■ How to complete this task: Give back the data below exactly as it was given.

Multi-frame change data

******************************

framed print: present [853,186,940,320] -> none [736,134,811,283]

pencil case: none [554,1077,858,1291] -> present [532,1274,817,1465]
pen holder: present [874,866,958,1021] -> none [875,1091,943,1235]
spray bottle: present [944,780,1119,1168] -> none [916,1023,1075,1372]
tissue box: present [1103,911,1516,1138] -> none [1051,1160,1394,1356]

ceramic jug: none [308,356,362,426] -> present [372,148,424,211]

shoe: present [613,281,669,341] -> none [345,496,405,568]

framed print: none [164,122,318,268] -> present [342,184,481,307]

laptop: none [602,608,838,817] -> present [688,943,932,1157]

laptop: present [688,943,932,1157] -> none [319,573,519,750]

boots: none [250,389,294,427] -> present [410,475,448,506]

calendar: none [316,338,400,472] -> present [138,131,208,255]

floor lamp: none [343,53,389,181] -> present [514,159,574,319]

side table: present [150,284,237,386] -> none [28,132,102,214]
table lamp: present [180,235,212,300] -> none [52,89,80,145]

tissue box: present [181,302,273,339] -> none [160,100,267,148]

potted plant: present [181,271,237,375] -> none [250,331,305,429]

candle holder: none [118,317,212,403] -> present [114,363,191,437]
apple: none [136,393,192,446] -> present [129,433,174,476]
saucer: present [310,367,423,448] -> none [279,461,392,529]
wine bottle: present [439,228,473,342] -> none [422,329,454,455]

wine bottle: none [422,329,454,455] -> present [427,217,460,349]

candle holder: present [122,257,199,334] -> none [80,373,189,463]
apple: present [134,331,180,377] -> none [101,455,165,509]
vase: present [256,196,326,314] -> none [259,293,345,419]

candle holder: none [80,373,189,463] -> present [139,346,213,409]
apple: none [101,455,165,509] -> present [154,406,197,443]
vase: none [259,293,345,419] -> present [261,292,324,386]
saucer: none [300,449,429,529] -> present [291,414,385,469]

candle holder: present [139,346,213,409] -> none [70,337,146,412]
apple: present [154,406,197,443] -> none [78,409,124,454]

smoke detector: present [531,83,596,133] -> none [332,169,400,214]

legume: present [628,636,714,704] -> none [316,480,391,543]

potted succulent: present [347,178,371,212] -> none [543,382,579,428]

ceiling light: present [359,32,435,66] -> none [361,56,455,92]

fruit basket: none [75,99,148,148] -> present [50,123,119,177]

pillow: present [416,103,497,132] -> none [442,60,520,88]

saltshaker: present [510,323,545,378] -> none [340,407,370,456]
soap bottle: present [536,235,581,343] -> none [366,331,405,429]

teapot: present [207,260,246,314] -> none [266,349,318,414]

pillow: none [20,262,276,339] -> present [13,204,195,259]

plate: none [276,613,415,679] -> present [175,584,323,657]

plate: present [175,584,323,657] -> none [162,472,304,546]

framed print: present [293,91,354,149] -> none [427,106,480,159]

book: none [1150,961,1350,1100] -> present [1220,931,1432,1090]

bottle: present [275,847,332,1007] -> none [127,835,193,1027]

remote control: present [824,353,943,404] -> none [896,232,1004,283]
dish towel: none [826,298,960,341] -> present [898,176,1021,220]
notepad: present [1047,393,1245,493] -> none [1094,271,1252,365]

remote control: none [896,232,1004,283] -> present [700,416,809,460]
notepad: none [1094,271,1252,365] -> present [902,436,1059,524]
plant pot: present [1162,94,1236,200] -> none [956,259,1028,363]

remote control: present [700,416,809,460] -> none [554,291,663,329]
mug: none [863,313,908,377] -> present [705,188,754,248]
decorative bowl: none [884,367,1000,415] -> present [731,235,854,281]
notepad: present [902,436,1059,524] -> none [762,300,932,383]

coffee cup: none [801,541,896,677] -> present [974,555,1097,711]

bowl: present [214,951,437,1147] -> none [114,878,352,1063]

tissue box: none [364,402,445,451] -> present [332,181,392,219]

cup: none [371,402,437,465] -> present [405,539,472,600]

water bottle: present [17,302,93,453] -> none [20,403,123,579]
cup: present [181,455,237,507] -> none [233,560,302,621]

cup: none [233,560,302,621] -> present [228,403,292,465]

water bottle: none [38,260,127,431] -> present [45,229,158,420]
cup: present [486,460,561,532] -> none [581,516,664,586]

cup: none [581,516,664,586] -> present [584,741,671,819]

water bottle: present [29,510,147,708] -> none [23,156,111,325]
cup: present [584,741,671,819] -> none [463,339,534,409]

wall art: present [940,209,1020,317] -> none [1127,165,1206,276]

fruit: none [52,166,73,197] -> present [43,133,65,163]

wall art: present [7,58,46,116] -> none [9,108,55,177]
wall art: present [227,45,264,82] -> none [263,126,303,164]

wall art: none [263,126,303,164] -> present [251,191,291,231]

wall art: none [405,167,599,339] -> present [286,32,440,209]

******************************

■ Problem solution:
framed print: present [853,186,940,320] -> none [736,134,811,283]

pencil case: none [554,1077,858,1291] -> present [532,1274,817,1465]
pen holder: present [874,866,958,1021] -> none [875,1091,943,1235]
spray bottle: present [944,780,1119,1168] -> none [916,1023,1075,1372]
tissue box: present [1103,911,1516,1138] -> none [1051,1160,1394,1356]

ceramic jug: none [308,356,362,426] -> present [372,148,424,211]

shoe: present [613,281,669,341] -> none [345,496,405,568]

framed print: none [164,122,318,268] -> present [342,184,481,307]

laptop: none [602,608,838,817] -> present [688,943,932,1157]

laptop: present [688,943,932,1157] -> none [319,573,519,750]

boots: none [250,389,294,427] -> present [410,475,448,506]

calendar: none [316,338,400,472] -> present [138,131,208,255]

floor lamp: none [343,53,389,181] -> present [514,159,574,319]

side table: present [150,284,237,386] -> none [28,132,102,214]
table lamp: present [180,235,212,300] -> none [52,89,80,145]

tissue box: present [181,302,273,339] -> none [160,100,267,148]

potted plant: present [181,271,237,375] -> none [250,331,305,429]

candle holder: none [118,317,212,403] -> present [114,363,191,437]
apple: none [136,393,192,446] -> present [129,433,174,476]
saucer: present [310,367,423,448] -> none [279,461,392,529]
wine bottle: present [439,228,473,342] -> none [422,329,454,455]

wine bottle: none [422,329,454,455] -> present [427,217,460,349]

candle holder: present [122,257,199,334] -> none [80,373,189,463]
apple: present [134,331,180,377] -> none [101,455,165,509]
vase: present [256,196,326,314] -> none [259,293,345,419]

candle holder: none [80,373,189,463] -> present [139,346,213,409]
apple: none [101,455,165,509] -> present [154,406,197,443]
vase: none [259,293,345,419] -> present [261,292,324,386]
saucer: none [300,449,429,529] -> present [291,414,385,469]

candle holder: present [139,346,213,409] -> none [70,337,146,412]
apple: present [154,406,197,443] -> none [78,409,124,454]

smoke detector: present [531,83,596,133] -> none [332,169,400,214]

legume: present [628,636,714,704] -> none [316,480,391,543]

potted succulent: present [347,178,371,212] -> none [543,382,579,428]

ceiling light: present [359,32,435,66] -> none [361,56,455,92]

fruit basket: none [75,99,148,148] -> present [50,123,119,177]

pillow: present [416,103,497,132] -> none [442,60,520,88]

saltshaker: present [510,323,545,378] -> none [340,407,370,456]
soap bottle: present [536,235,581,343] -> none [366,331,405,429]

teapot: present [207,260,246,314] -> none [266,349,318,414]

pillow: none [20,262,276,339] -> present [13,204,195,259]

plate: none [276,613,415,679] -> present [175,584,323,657]

plate: present [175,584,323,657] -> none [162,472,304,546]

framed print: present [293,91,354,149] -> none [427,106,480,159]

book: none [1150,961,1350,1100] -> present [1220,931,1432,1090]

bottle: present [275,847,332,1007] -> none [127,835,193,1027]

remote control: present [824,353,943,404] -> none [896,232,1004,283]
dish towel: none [826,298,960,341] -> present [898,176,1021,220]
notepad: present [1047,393,1245,493] -> none [1094,271,1252,365]

remote control: none [896,232,1004,283] -> present [700,416,809,460]
notepad: none [1094,271,1252,365] -> present [902,436,1059,524]
plant pot: present [1162,94,1236,200] -> none [956,259,1028,363]

remote control: present [700,416,809,460] -> none [554,291,663,329]
mug: none [863,313,908,377] -> present [705,188,754,248]
decorative bowl: none [884,367,1000,415] -> present [731,235,854,281]
notepad: present [902,436,1059,524] -> none [762,300,932,383]

coffee cup: none [801,541,896,677] -> present [974,555,1097,711]

bowl: present [214,951,437,1147] -> none [114,878,352,1063]

tissue box: none [364,402,445,451] -> present [332,181,392,219]

cup: none [371,402,437,465] -> present [405,539,472,600]

water bottle: present [17,302,93,453] -> none [20,403,123,579]
cup: present [181,455,237,507] -> none [233,560,302,621]

cup: none [233,560,302,621] -> present [228,403,292,465]

water bottle: none [38,260,127,431] -> present [45,229,158,420]
cup: present [486,460,561,532] -> none [581,516,664,586]

cup: none [581,516,664,586] -> present [584,741,671,819]

water bottle: present [29,510,147,708] -> none [23,156,111,325]
cup: present [584,741,671,819] -> none [463,339,534,409]

wall art: present [940,209,1020,317] -> none [1127,165,1206,276]

fruit: none [52,166,73,197] -> present [43,133,65,163]

wall art: present [7,58,46,116] -> none [9,108,55,177]
wall art: present [227,45,264,82] -> none [263,126,303,164]

wall art: none [263,126,303,164] -> present [251,191,291,231]

wall art: none [405,167,599,339] -> present [286,32,440,209]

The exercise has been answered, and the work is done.